Die sogenannte Weißnasenkrankheit hat in Nordamerika zu einem dramatischen Massensterben von Fledermäusen geführt. Die ersten toten Fledermäuse waren 2006 in einer Höhle im Bundesstaat New York entdeckt worden. Der bis zu dem Zeitpunkt unbekannte Pilz Pseudogymnoascus destructans hatte die Krankheit, die sich fortan in Nordamerika ausbreitete und die überwinternden Fledermaus-Populationen massiv dezimierte, verursacht. Insgesamt sind in den vergangenen 19 Jahren mehrere Millionen Fledermäuse an der Pilzinfektion verendet.
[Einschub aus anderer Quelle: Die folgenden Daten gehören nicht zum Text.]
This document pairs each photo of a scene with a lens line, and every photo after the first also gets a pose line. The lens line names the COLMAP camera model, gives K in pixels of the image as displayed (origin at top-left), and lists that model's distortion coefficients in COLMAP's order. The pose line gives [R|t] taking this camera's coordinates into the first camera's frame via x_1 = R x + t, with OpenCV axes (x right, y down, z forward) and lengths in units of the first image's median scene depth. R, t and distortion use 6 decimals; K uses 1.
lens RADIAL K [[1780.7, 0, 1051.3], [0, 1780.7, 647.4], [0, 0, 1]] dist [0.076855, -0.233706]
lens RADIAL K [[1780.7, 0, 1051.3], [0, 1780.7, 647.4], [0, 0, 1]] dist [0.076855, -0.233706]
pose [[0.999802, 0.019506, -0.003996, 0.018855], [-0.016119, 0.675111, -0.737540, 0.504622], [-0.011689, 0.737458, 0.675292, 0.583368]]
Der identifizierte Pilz stammte ursprünglich aus der Region Podillia in der Ukraine, wie ein internationales Forscherteam gerade herausgefunden hat. Die Wissenschaftler:innen unter Federführung einer Doktorandin der Universität Greifswald haben nach der Analyse von rund 5.400 Proben belegen können, dass dieser Pilz in Nordamerika für das größte dokumentierte Säugetiersterben verantwortlich ist, in Europa allerdings mit Fledermäusen koexistierte, ohne die Tiere zu töten. Nun fanden die Forschenden heraus, dass es zwei Pilzarten gibt, die die Weißnasenkrankheit verursachen können.
Nur einer der beiden entdeckten Pilze ist bislang in Nordamerika nachgewiesen worden. Die Studie zeigt deutlich, dass es zu einer viel drastischeren Todesrate bei Fledermäusen kommen könnte, wenn die 2. Pilzart ebenfalls nach Amerika eingeschleppt wird. Einzig strengere Biosicherheitsstandards für die Höhlenforschung könnte dieses Szenario verhindern.
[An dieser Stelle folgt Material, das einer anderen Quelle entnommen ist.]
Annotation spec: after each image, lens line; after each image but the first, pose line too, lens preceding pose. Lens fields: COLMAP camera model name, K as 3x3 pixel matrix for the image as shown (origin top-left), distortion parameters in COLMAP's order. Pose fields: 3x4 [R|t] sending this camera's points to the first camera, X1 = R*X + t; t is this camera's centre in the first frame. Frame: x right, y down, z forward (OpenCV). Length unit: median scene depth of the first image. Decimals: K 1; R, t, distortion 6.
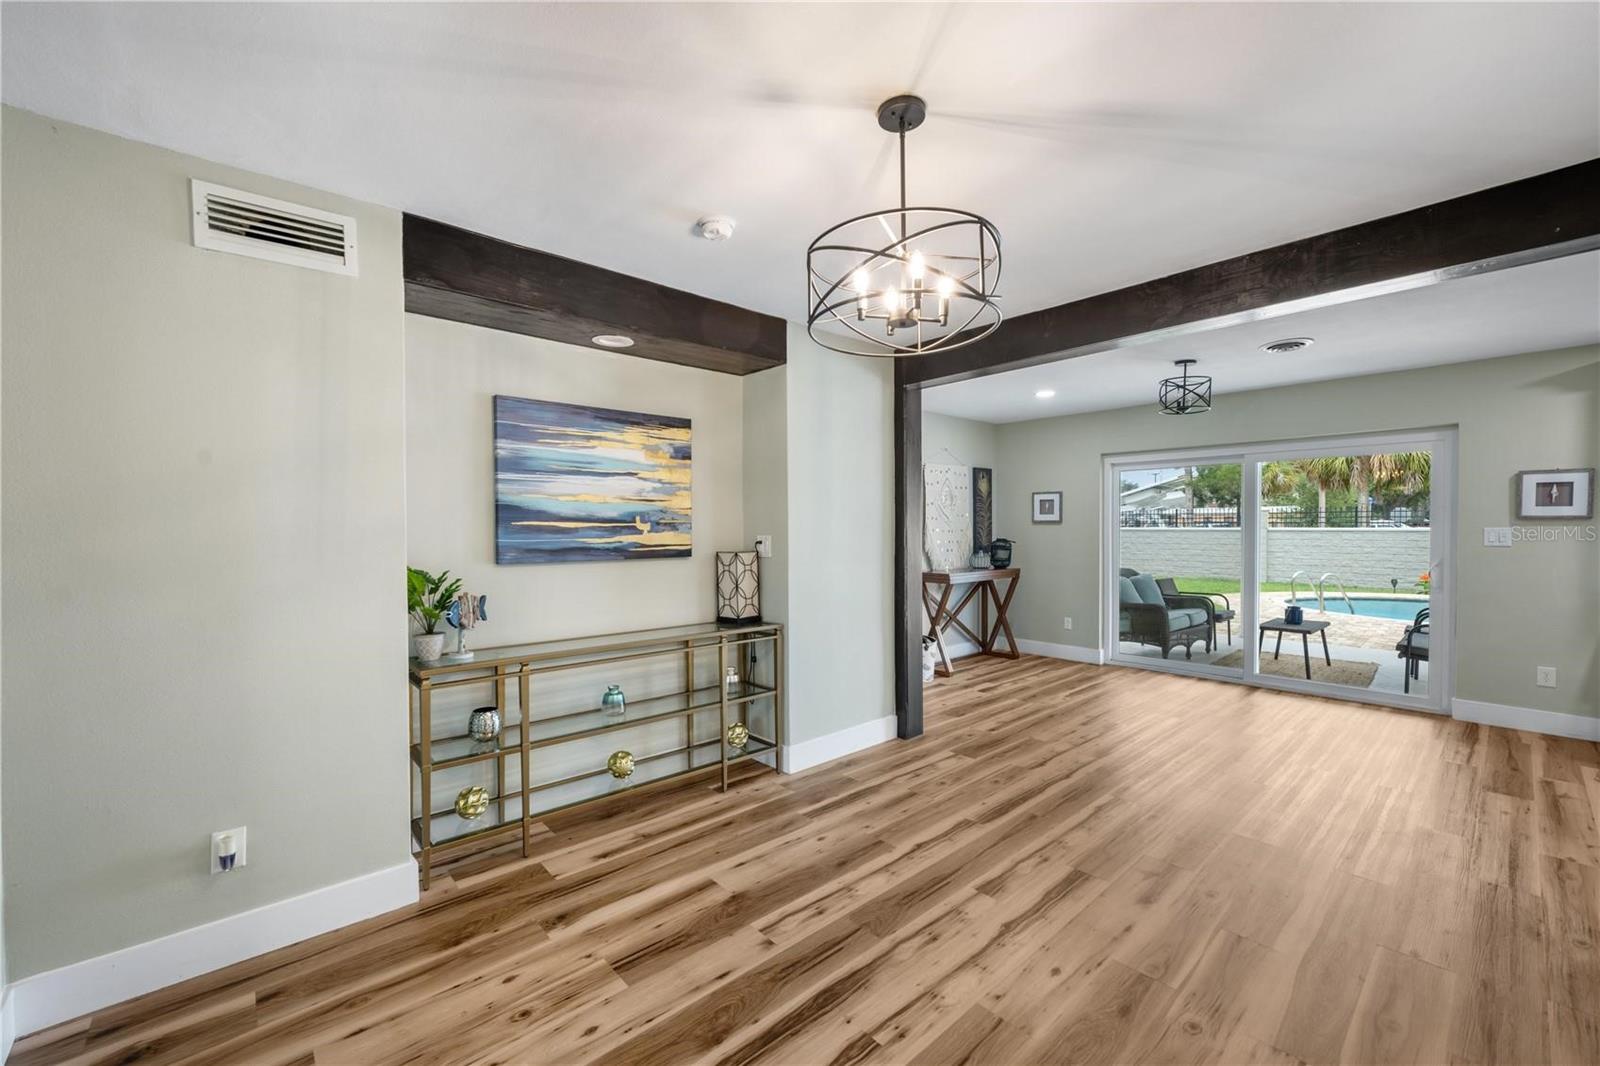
lens RADIAL K [[643.7, 0, 800.0], [0, 643.7, 533.0], [0, 0, 1]] dist [-0.002602, -0.000162]
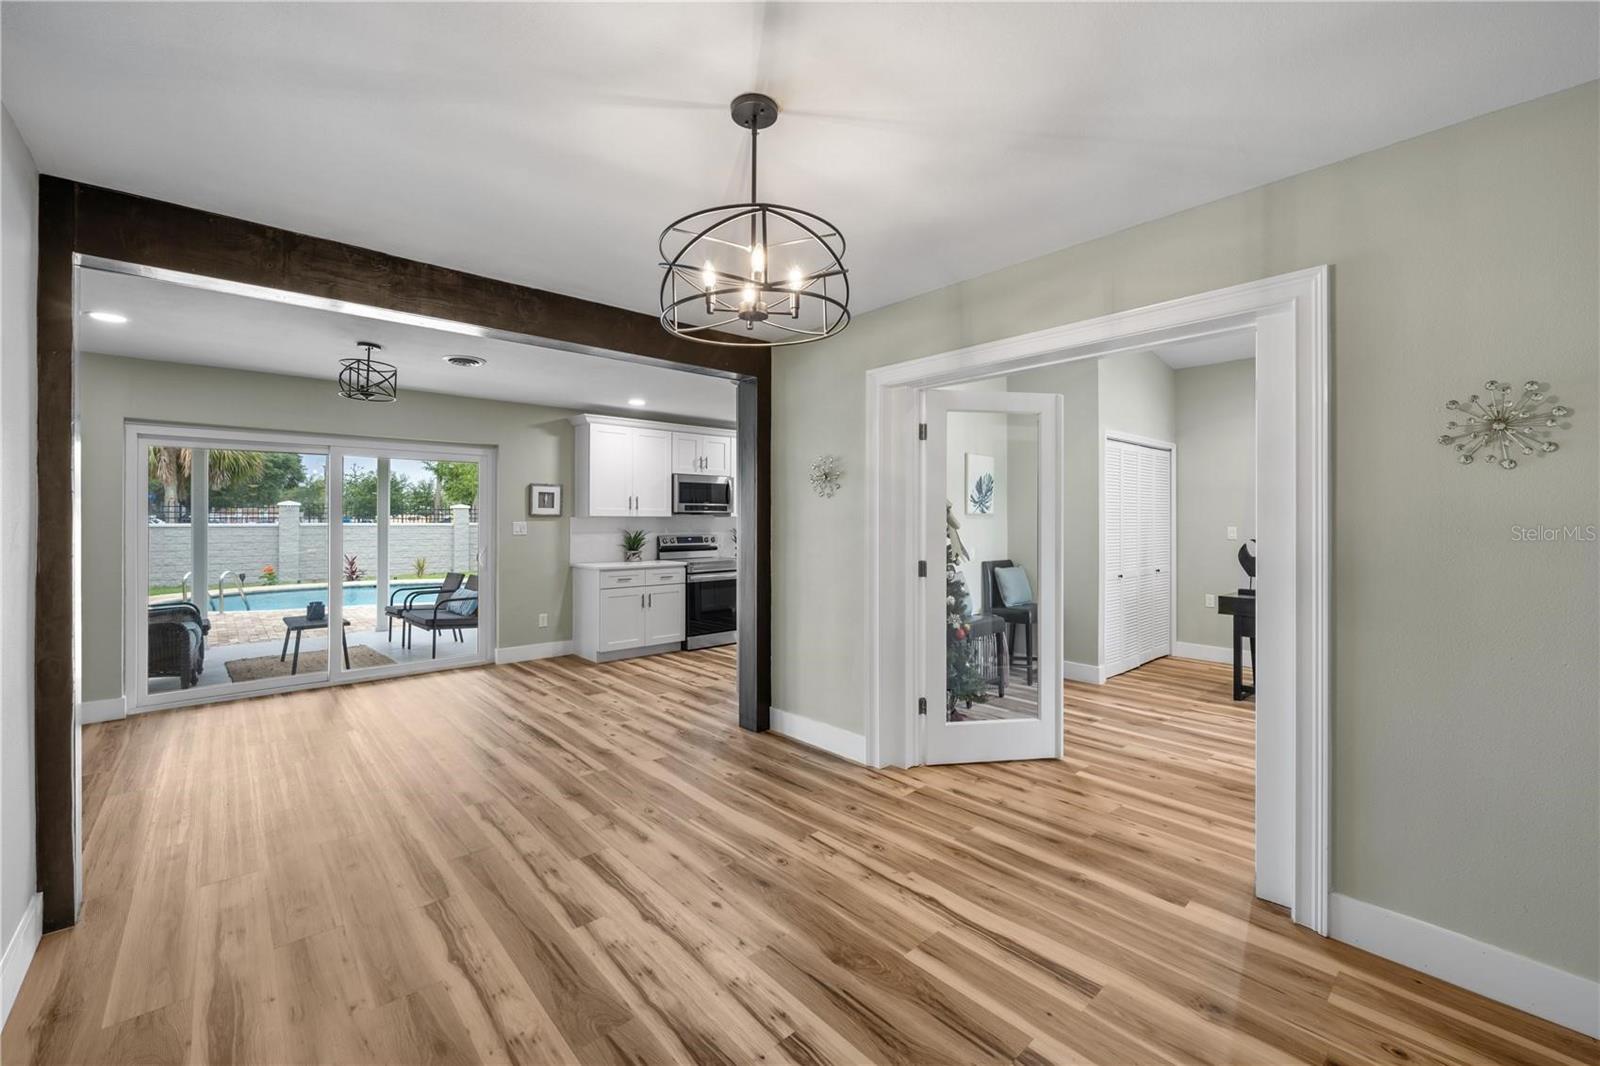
lens RADIAL K [[642.8, 0, 800.2], [0, 642.8, 517.5], [0, 0, 1]] dist [0.001071, -0.000072]
pose [[-0.005000, 0.007542, 0.999959, -0.457998], [0.010816, 0.999913, -0.007487, -0.001536], [-0.999929, 0.010778, -0.005081, 0.508826]]
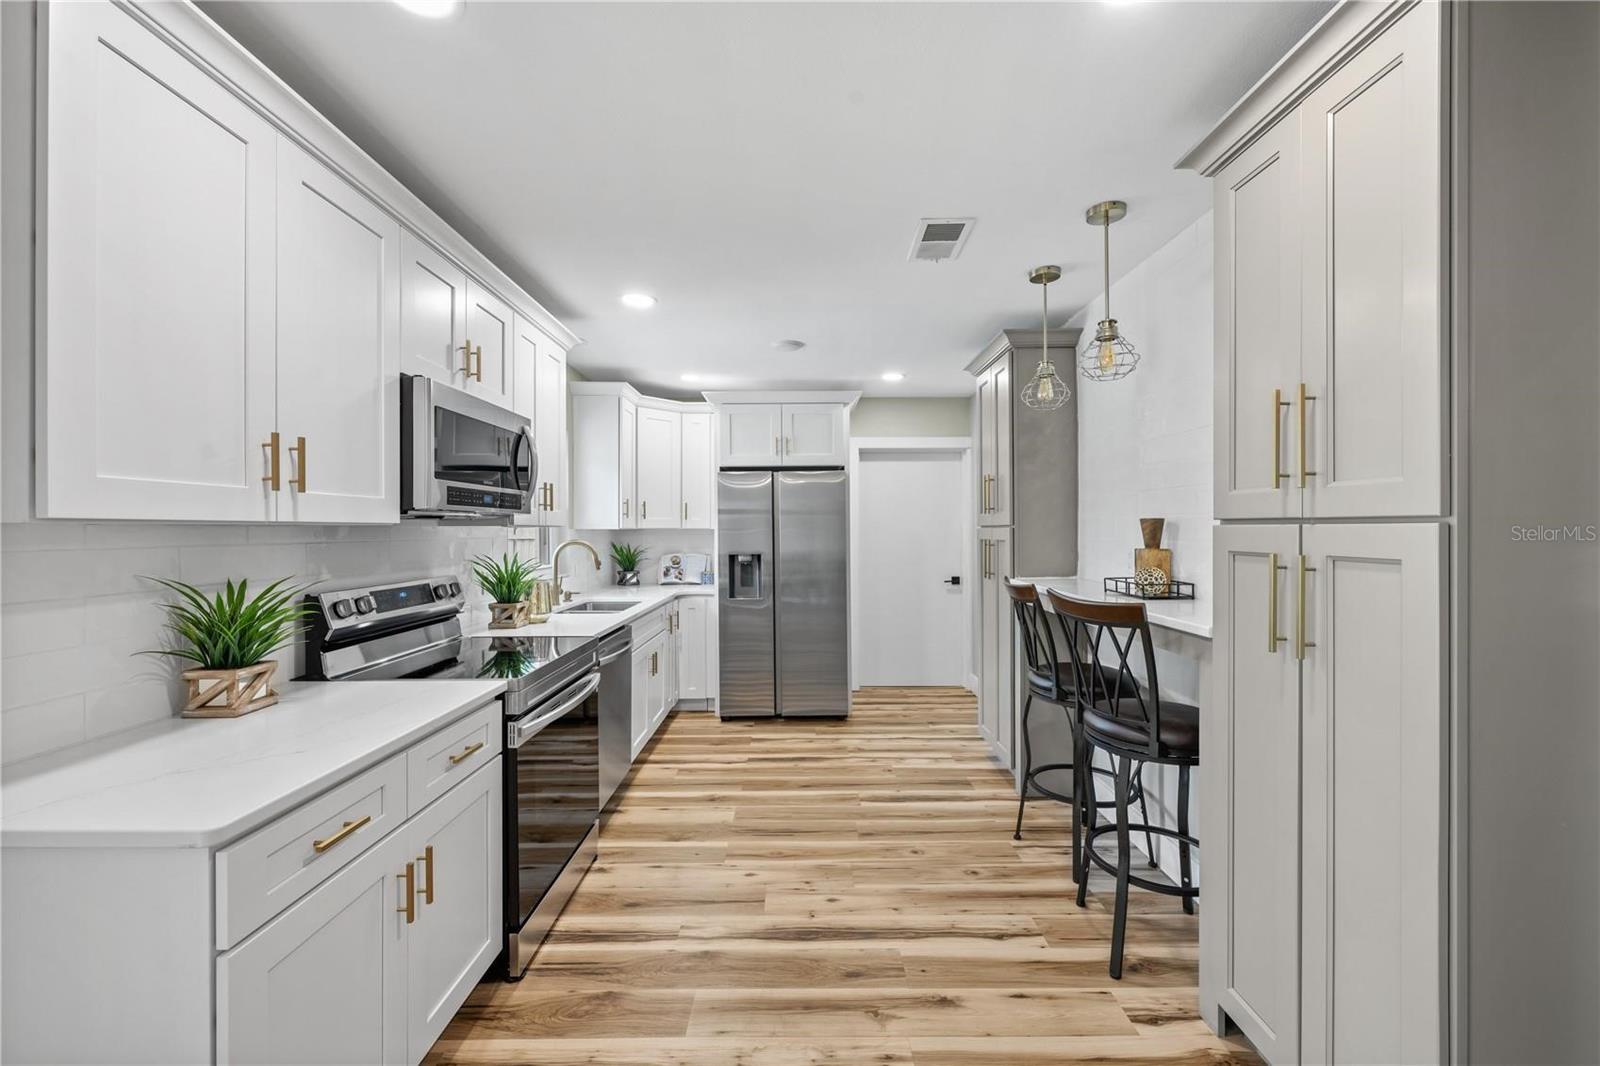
lens RADIAL K [[643.7, 0, 800.0], [0, 643.7, 533.0], [0, 0, 1]] dist [-0.002602, -0.000162]
pose [[-0.744186, 0.004521, 0.667957, 0.998576], [0.010525, 0.999932, 0.004958, -0.016281], [-0.667890, 0.010720, -0.744183, 1.125838]]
„Diese Entdeckung eröffnet neue Einblicke in die Entwicklung von Virulenz und in die Art und Weise, wie diese Krankheitserreger mit ihren Wirten in verschiedenen geografischen Kontexten interagieren“, sagt Dr. Nicola Fischer, Erstautorin der Arbeit. Sie schrieb ihre Doktorarbeit zu diesem Thema an der Universität Greifswald und der Universität Montpellier in Frankreich. „Wir dachten, wir kennen unseren Feind, aber jetzt entdecken wir, dass er doppelt so groß und potenziell komplexer ist als zunächst angenommen“, fasst Fischer zusammen.
„Die Verhinderung des unbeabsichtigten Transports von pathogenen Pilzen wie Pseudogymnoascus destructans muss zu einer Priorität in den Strategien zum Artenschutz und zum Gesundheitsmanagement werden, sowohl für die Tierwelt als auch für den Menschen“, mahnt Dr. Sébastien Puechmaille, Koordinator der Studie an der Universität Montpellier, abschließend.